During the last few months we have already begun this process. Since April our endowment has grown from $27 million to $30.3 million an increase of over 12% while also adopting a higher endowment return rate or spending policy to the campus that has proven benefited to students in the form of scholarships and faculty through various forms of academic support. These changes also have encouraged greater interest from donors in supporting many of our endowed programs. I also would like to report that during the last few months we have raised nearly $10 million in new endowment commitments through planned gifts including a $3 million planned gift from Ann Christine Robinson to endow a Tina Robinson Chair in Natural Sciences and Mathematics, and an endowed chair in Social Sciences and History. This gift also establishes a million dollar in endowed scholarships to support our Presidential Scholar’s program supporting high achieving students from California.
In addition to the generous Robinson gift, we also have recently received two planned gifts from former faculty members to support our endowments in various academic areas. Professor Lus and Audrey Hauth recently granted the University a planned gift of $1 million in support of the very successful Hauth Center.
A second critical initiative that needs attention from my perspective is that we must significantly enhance our living, learning and teaching environments throughout the campus. This is an important student success issue. For Cal State Long Beach to improve our student success on campus and continue to shed the commuter stigma that we have carried for so many decades we must significantly enhance our student living, learning, and common spaces throughout campus. This means building more student housing, improving our dining facilities, and creating further opportunities for our students to make our campus more than just a place to go to class. This strategy also includes enhancing our classrooms and laboratories, many of which are in very bad shape while also working to develop more adequate faculty office space.
We also have begun this process with the $31 million Library renovation that is on schedule. This renovation will not only significantly improve of University library but also will add a number of new classrooms and over 100 faculty offices. In addition to this project, we have initiated a major classroom maintenance and upgrade program that will aggressively work to eradicate many of our deferred maintenance issues which I believe are substantial. This plan, which was recently adopted, more than triples our commitment to classroom and learning environment maintenance and upgrades, smart classroom upgrades, and basic improvements.
From technology to paint and white boards to windows, these improvements are designed to enhance our student success and the quality of life for our faculty and staff throughout campus. In is amazing how much more beautiful our campus really is once you clean our own windows.
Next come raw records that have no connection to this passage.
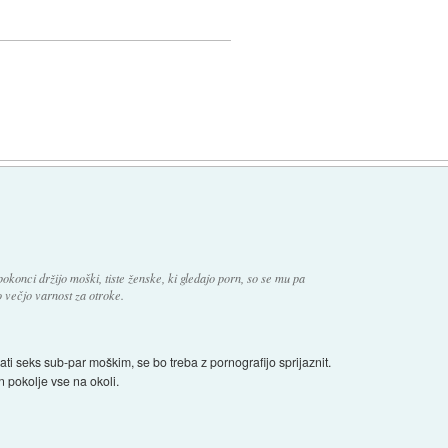
konci držijo moški, tiste ženske, ki gledajo porn, so se mu pa
o večjo varnost za otroke.
jati seks sub-par moškim, se bo treba z pornografijo sprijaznit.
n pokolje vse na okoli.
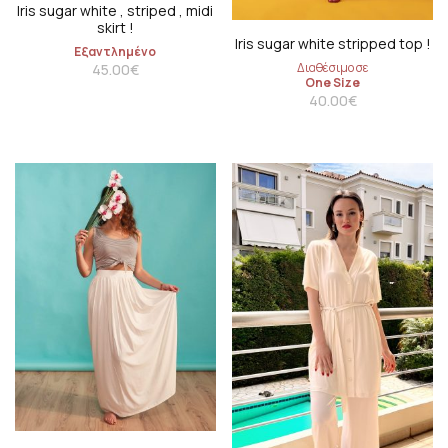
Iris sugar white , striped , midi
skirt !
Iris sugar white stripped top !
Εξαντλημένο
Διαθέσιμο σε
45.00
€
One Size
40.00
€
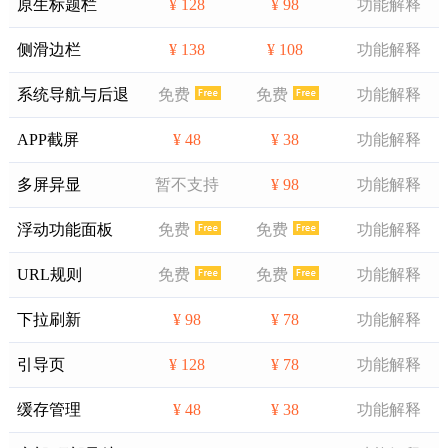
原生标题栏
¥ 128
¥ 98
功能解释
侧滑边栏
¥ 138
¥ 108
功能解释
系统导航与后退
免费
免费
功能解释
APP截屏
¥ 48
¥ 38
功能解释
多屏异显
暂不支持
¥ 98
功能解释
浮动功能面板
免费
免费
功能解释
URL规则
免费
免费
功能解释
下拉刷新
¥ 98
¥ 78
功能解释
引导页
¥ 128
¥ 78
功能解释
缓存管理
¥ 48
¥ 38
功能解释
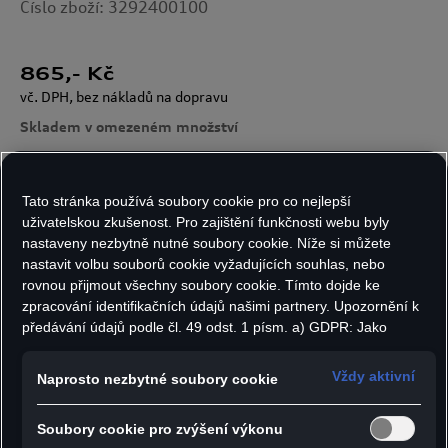
Číslo zboží: 3292400100
865
,- Kč
vč. DPH, bez nákladů na dopravu
Skladem v omezeném množství
Tato stránka používá soubory cookie pro co nejlepší
Počet kusů:
uživatelskou zkušenost. Pro zajištění funkčnosti webu byly
nastaveny nezbytně nutné soubory cookie. Níže si můžete
nastavit volbu souborů cookie vyžadujících souhlas, nebo
rovnou přijmout všechny soubory cookie. Tímto dojde ke
zpracování identifikačních údajů našimi partnery. Upozornění k
Do košíku
předávání údajů podle čl. 49 odst. 1 písm. a) GDPR: Jako
marketingové a výkonnostní soubory cookie je mimo jiné
používán Google Analytics. Nelze vyloučit, že společnost
Vždy aktivní
Naprosto nezbytné soubory cookie
- Pikniková deka v červené barvě s černou spodní
Google Ireland jako náš smluvní partner předává osobní údaje
do USA (zejména společnosti Google LLC). Ve Spojených
stranou
Soubory cookie pro zvýšení výkonu
státech neexistuje úroveň ochrany osobních údajů věcně
- Prošívaný kosočtvercový motiv Audi Sport a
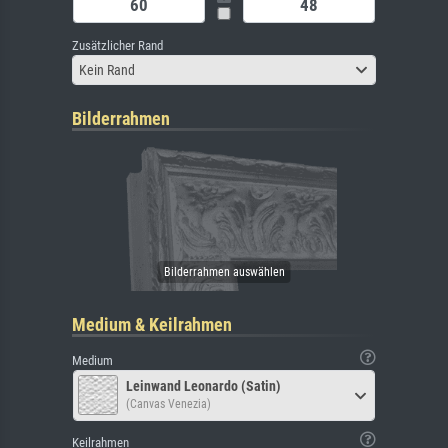
Zusätzlicher Rand
Kein Rand
Bilderrahmen
Medium & Keilrahmen
Medium
Leinwand Leonardo (Satin)
(Canvas Venezia)
Keilrahmen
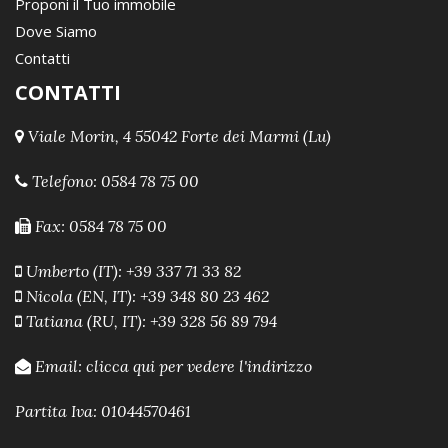
Proponi il Tuo immobile
Dove Siamo
Contatti
CONTATTI
Viale Morin, 4 55042 Forte dei Marmi (Lu)
Telefono:
0584 78 75 00
Fax: 0584 78 75 00
Umberto (IT): +39 337 71 33 82
Nicola (EN, IT): +39 348 80 23 462
Tatiana (RU, IT): +39 328 56 89 794
Email:
clicca qui per vedere l'indirizzo
Partita Iva: 01044570461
We also must aggressively work to develop viable options for affordable faculty housing. This is an issue that not only directly impacts us but is an issue negatively impacting all of Long Beach. Public school teachers, nurses and medical staff personnel, civil service and city government employees, police officers, and other individuals who enhance the social infrastructure of Long Beach are also struggling to find affordable housing. Many of these citizens are our graduates and will leave Long Beach with some of our high quality faculty in pursuit of affordable living arrangements and conditions. We must diligently work to provide options for our faculty and academic staff if we are going to remain competitive in the academic marketplace.